# Excerpt provided:
┌────────

As the existing answers mentioned, LEA has the advantages of performing memory addressing arithmetic without accessing memory, saving the arithmetic result to a different register instead of the simple form of add instruction. The real underlying performance benefit is that modern processor has a separate LEA ALU unit and port for effective address generation (including LEA and other memory reference address), this means the arithmetic operation in LEA and other normal arithmetic operation in ALU could be done in parallel in one core.

Check this article of Haswell architecture for some details about LEA unit: http://www.realworldtech.com/haswell-cpu/4/

Another important point which is not mentioned in other answers is LEA REG, [MemoryAddress] instruction is PIC (position independent code) which encodes the PC relative address in this instruction to reference MemoryAddress. This is different from MOV REG, MemoryAddress which encodes relative virtual address and requires relocating/patching in modern operating systems (like ASLR is common feature). So LEA can be used to convert such non PIC to PIC.

└────────

# Try it:
Retype the part of the LEA instruction answer starting at "Another important point" and ending at "PIC to PIC.".

# Dataset content:
┌────────

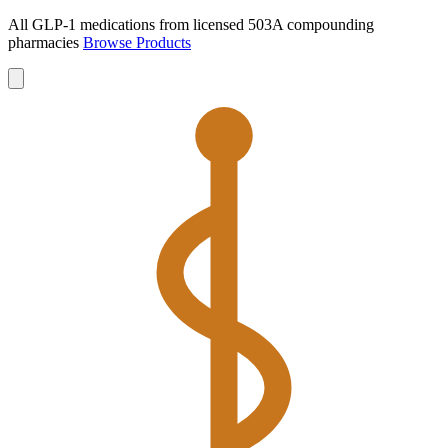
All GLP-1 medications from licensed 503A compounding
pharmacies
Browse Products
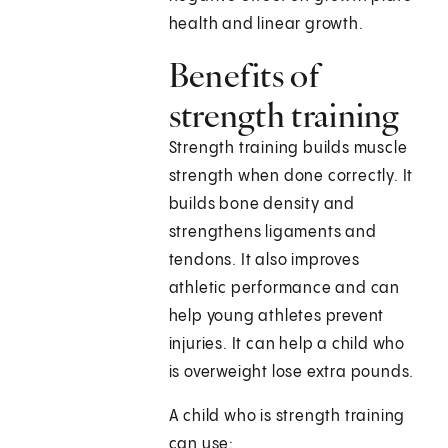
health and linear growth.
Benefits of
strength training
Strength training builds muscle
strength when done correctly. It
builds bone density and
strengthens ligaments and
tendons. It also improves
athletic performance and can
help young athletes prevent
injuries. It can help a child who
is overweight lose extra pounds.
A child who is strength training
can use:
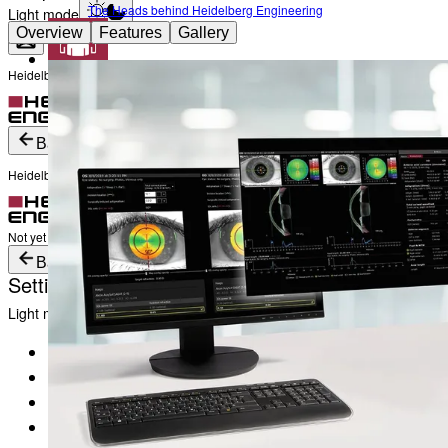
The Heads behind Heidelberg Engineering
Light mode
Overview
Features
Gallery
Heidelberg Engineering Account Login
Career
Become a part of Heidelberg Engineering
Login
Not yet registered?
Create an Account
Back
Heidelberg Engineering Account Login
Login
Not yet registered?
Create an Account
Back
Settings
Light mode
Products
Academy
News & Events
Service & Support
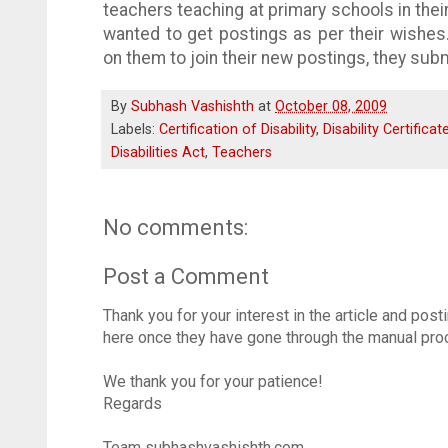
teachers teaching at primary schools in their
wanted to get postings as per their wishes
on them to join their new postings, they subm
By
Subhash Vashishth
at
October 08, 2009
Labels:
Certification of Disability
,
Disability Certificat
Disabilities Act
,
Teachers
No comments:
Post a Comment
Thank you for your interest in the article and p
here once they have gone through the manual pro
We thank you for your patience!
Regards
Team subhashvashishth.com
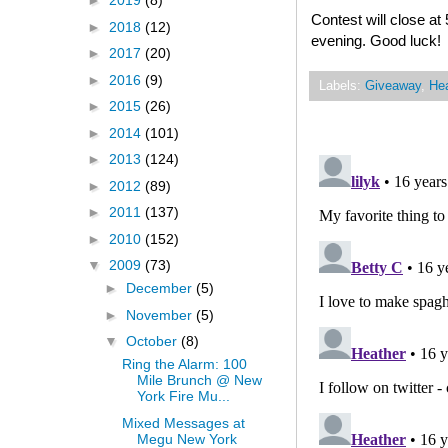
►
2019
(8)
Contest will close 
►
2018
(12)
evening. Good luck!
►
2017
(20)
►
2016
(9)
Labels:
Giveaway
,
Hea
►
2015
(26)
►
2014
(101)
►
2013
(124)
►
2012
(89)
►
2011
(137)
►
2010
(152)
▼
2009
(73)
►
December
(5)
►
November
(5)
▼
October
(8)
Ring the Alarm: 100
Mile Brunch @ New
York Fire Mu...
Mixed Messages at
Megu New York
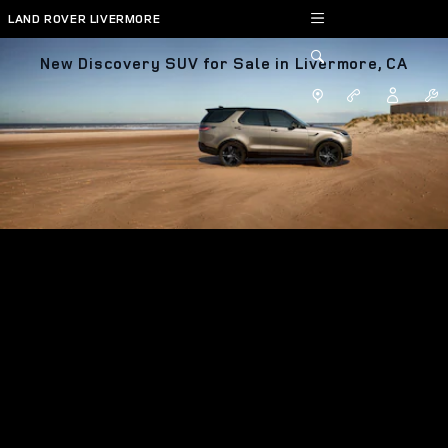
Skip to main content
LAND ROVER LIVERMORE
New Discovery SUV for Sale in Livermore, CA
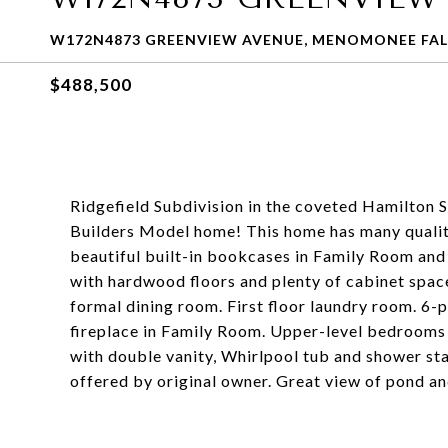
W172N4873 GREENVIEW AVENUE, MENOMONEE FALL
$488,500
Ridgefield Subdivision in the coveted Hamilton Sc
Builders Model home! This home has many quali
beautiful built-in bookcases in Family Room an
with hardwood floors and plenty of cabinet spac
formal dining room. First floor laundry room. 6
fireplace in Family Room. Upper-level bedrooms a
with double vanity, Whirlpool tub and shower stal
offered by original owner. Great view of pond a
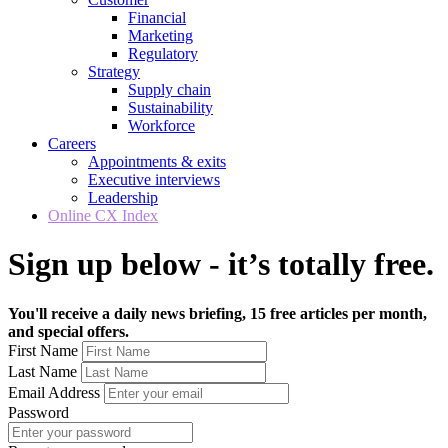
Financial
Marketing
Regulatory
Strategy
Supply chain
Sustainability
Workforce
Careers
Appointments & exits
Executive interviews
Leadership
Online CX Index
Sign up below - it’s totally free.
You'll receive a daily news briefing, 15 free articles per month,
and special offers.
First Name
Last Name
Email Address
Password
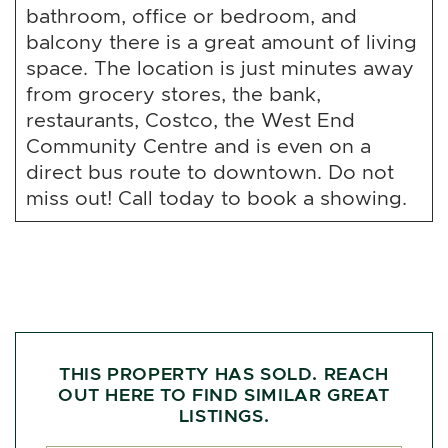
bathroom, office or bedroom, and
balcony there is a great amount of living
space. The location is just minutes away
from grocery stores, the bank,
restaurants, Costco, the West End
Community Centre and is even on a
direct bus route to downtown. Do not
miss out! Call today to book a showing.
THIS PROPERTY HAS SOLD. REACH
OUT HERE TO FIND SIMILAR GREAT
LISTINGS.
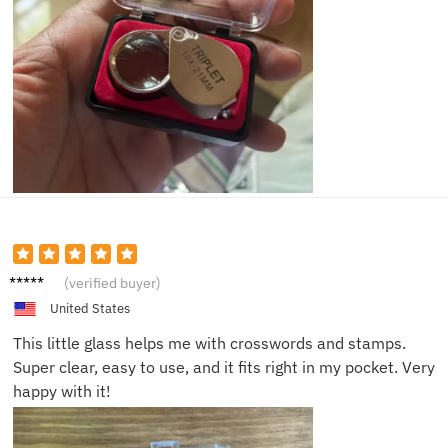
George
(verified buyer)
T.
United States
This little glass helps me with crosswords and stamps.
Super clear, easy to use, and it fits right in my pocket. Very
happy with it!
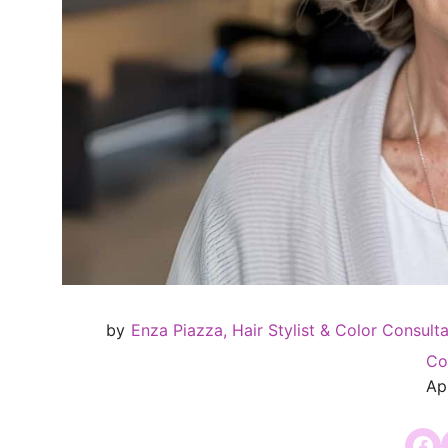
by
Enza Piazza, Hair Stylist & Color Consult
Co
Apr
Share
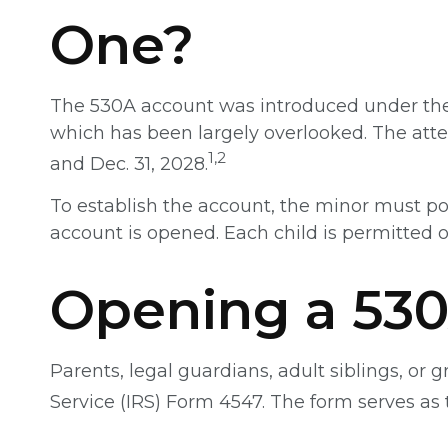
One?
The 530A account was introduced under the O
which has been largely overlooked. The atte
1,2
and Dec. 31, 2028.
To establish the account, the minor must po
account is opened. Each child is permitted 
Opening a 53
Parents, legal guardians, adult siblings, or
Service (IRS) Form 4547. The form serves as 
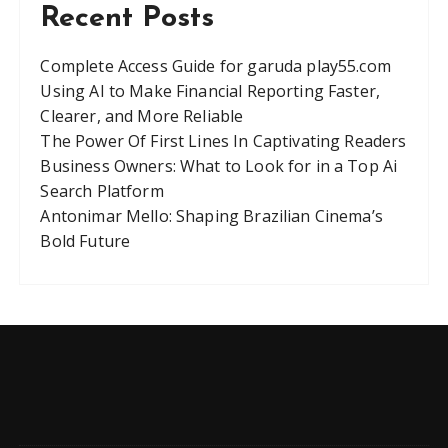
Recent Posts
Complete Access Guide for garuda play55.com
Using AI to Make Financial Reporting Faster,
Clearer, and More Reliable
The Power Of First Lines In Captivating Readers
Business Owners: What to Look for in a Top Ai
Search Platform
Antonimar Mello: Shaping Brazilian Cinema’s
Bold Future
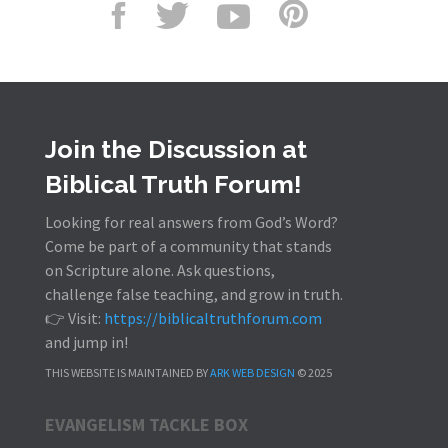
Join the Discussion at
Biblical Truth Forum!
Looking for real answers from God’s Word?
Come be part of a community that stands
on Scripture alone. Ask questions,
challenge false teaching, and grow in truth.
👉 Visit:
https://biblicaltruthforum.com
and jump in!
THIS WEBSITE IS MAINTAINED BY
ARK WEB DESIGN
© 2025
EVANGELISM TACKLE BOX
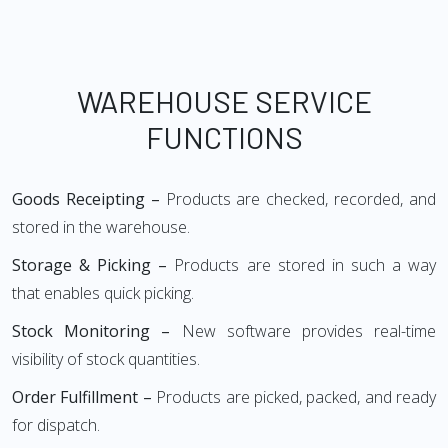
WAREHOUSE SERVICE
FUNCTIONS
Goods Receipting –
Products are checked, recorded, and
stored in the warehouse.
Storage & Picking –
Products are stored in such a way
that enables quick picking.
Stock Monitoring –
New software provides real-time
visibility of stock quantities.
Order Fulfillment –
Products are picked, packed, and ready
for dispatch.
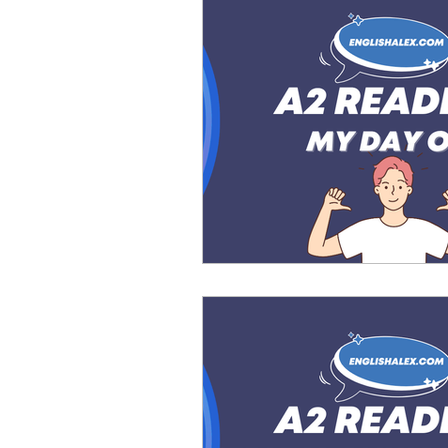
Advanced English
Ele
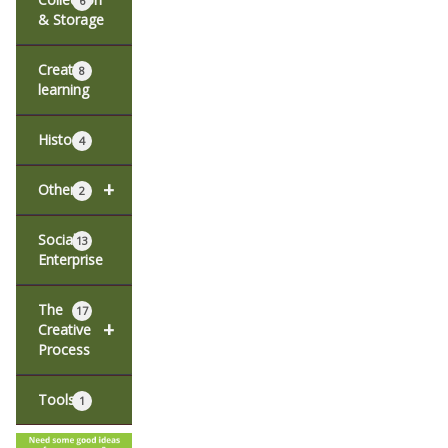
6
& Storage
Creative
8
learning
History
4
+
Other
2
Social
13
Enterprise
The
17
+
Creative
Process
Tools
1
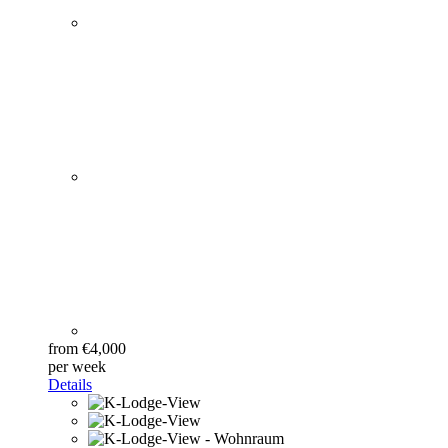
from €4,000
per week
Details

└────────

# Solution to this exercise:
Another important point which is not mentioned in other answers is LEA REG, [MemoryAddress] instruction is PIC (position independent code) which encodes the PC relative address in this instruction to reference MemoryAddress. This is different from MOV REG, MemoryAddress which encodes relative virtual address and requires relocating/patching in modern operating systems (like ASLR is common feature). So LEA can be used to convert such non PIC to PIC.